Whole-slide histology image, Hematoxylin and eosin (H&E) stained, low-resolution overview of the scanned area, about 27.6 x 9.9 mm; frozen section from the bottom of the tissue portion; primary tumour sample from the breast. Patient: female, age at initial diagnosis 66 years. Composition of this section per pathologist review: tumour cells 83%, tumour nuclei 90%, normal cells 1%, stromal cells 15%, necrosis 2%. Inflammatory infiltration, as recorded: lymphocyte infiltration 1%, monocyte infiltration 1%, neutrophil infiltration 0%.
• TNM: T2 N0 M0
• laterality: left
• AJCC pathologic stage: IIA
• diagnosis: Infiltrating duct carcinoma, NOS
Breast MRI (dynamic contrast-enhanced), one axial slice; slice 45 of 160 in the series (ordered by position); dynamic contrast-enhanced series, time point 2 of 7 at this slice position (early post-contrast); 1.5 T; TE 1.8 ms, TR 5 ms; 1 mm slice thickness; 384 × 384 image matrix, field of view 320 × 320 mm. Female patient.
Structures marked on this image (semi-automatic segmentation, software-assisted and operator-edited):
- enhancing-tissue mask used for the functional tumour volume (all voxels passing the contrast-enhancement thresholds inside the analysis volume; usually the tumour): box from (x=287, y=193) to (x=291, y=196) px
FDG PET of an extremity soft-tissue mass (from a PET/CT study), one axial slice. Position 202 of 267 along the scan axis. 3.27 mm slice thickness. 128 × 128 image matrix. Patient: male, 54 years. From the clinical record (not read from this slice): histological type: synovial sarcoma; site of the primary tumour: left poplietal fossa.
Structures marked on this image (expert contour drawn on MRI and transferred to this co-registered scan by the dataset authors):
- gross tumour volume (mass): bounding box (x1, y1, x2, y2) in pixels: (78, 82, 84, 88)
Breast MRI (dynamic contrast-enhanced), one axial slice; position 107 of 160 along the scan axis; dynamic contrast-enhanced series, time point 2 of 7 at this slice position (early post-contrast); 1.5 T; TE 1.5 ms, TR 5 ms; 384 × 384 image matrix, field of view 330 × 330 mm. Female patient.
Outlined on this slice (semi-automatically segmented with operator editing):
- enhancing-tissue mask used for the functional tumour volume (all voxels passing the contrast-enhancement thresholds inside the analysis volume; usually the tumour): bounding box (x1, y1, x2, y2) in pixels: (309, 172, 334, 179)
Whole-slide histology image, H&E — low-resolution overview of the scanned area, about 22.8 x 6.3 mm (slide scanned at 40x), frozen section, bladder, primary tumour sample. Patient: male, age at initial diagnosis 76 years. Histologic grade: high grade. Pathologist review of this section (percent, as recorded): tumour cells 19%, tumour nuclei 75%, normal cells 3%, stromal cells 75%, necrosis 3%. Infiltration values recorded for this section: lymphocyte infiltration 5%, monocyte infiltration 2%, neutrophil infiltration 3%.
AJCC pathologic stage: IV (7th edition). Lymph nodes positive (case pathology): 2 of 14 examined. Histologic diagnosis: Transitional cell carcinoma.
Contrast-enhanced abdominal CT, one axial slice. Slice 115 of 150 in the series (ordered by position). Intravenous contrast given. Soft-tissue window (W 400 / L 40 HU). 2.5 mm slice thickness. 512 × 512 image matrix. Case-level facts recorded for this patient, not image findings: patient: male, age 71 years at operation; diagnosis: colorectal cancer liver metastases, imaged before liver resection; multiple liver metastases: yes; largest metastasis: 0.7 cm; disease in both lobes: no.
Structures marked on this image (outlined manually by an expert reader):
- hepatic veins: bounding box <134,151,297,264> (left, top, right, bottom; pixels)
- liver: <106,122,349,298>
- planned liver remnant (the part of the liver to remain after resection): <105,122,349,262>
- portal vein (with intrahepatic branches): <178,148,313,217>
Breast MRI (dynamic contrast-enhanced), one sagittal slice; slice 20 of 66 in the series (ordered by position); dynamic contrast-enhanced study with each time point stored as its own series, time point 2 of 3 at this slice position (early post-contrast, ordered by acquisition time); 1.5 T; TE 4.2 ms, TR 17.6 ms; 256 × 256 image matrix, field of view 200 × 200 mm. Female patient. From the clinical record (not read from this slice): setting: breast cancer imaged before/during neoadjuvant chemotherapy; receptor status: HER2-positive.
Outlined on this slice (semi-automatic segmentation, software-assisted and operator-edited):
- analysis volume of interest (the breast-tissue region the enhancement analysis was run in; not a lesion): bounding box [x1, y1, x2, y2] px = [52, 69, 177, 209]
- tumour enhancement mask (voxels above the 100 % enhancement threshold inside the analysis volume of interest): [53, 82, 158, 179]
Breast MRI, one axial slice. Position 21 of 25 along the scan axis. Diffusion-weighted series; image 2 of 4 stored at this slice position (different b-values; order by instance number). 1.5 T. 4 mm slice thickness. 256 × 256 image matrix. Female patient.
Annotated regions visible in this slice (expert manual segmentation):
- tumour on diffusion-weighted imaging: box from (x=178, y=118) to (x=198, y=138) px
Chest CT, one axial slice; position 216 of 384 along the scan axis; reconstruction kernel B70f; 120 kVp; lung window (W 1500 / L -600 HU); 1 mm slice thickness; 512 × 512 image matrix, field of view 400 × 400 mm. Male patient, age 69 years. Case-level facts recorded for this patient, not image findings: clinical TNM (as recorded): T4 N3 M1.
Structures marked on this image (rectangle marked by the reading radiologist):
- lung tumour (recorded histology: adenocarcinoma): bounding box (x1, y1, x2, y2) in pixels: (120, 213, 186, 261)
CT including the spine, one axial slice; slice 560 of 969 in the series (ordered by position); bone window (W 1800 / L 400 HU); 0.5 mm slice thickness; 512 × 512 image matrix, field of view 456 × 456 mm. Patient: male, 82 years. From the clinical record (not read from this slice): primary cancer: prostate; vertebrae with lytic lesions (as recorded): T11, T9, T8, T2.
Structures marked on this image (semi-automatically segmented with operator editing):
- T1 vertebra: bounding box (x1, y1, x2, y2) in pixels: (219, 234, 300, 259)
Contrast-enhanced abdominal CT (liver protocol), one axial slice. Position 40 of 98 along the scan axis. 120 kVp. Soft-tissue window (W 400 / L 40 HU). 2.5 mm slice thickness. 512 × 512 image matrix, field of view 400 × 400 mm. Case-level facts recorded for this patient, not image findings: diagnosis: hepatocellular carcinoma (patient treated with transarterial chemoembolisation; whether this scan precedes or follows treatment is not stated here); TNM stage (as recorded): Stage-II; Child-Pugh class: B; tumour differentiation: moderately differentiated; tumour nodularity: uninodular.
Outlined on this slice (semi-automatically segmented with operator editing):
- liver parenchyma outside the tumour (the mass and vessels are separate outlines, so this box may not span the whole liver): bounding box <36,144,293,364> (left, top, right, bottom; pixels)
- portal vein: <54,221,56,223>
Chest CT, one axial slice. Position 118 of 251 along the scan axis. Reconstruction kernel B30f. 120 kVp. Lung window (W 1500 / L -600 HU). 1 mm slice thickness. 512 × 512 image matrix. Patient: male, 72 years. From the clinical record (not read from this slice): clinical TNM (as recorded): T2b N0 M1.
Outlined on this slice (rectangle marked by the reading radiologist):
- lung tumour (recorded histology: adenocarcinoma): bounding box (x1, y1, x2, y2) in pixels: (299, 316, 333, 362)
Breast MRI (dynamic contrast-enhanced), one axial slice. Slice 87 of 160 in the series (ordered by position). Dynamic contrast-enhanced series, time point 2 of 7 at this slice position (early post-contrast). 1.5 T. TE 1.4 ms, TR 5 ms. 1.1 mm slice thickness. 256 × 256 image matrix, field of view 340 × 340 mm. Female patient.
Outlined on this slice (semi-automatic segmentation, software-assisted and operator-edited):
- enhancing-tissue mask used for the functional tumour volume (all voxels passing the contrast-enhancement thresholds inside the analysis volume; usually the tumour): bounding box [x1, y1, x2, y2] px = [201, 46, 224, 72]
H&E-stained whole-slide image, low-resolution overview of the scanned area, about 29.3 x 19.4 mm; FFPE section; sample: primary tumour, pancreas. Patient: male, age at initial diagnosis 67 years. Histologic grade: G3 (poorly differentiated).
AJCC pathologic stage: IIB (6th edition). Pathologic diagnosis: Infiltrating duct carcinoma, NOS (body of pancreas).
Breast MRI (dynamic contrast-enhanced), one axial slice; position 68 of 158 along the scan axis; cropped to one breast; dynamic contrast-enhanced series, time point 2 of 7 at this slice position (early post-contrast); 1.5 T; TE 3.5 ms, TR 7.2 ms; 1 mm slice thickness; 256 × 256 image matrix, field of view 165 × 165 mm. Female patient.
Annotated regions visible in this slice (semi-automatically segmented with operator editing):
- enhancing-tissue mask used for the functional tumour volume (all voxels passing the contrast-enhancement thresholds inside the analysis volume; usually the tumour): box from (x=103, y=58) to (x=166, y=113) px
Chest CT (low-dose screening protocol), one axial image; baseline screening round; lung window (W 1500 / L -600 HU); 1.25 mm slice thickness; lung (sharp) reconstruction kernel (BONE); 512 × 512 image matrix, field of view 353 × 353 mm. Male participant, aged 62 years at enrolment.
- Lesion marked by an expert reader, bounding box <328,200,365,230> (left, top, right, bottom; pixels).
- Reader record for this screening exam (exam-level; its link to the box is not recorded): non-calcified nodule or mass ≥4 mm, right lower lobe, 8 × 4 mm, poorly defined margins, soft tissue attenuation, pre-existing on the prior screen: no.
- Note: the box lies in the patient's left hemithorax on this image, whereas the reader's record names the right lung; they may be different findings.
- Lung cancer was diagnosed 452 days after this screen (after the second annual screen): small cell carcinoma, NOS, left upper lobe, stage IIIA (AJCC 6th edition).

What the task requires. Return exactly, and only, the lines above starting at the line that contains "- tumour on" and ending at the line that contains "213, 186, 261)".

Reply.
- tumour on diffusion-weighted imaging: box from (x=178, y=118) to (x=198, y=138) px
Chest CT, one axial slice; position 216 of 384 along the scan axis; reconstruction kernel B70f; 120 kVp; lung window (W 1500 / L -600 HU); 1 mm slice thickness; 512 × 512 image matrix, field of view 400 × 400 mm. Male patient, age 69 years. Case-level facts recorded for this patient, not image findings: clinical TNM (as recorded): T4 N3 M1.
Structures marked on this image (rectangle marked by the reading radiologist):
- lung tumour (recorded histology: adenocarcinoma): bounding box (x1, y1, x2, y2) in pixels: (120, 213, 186, 261)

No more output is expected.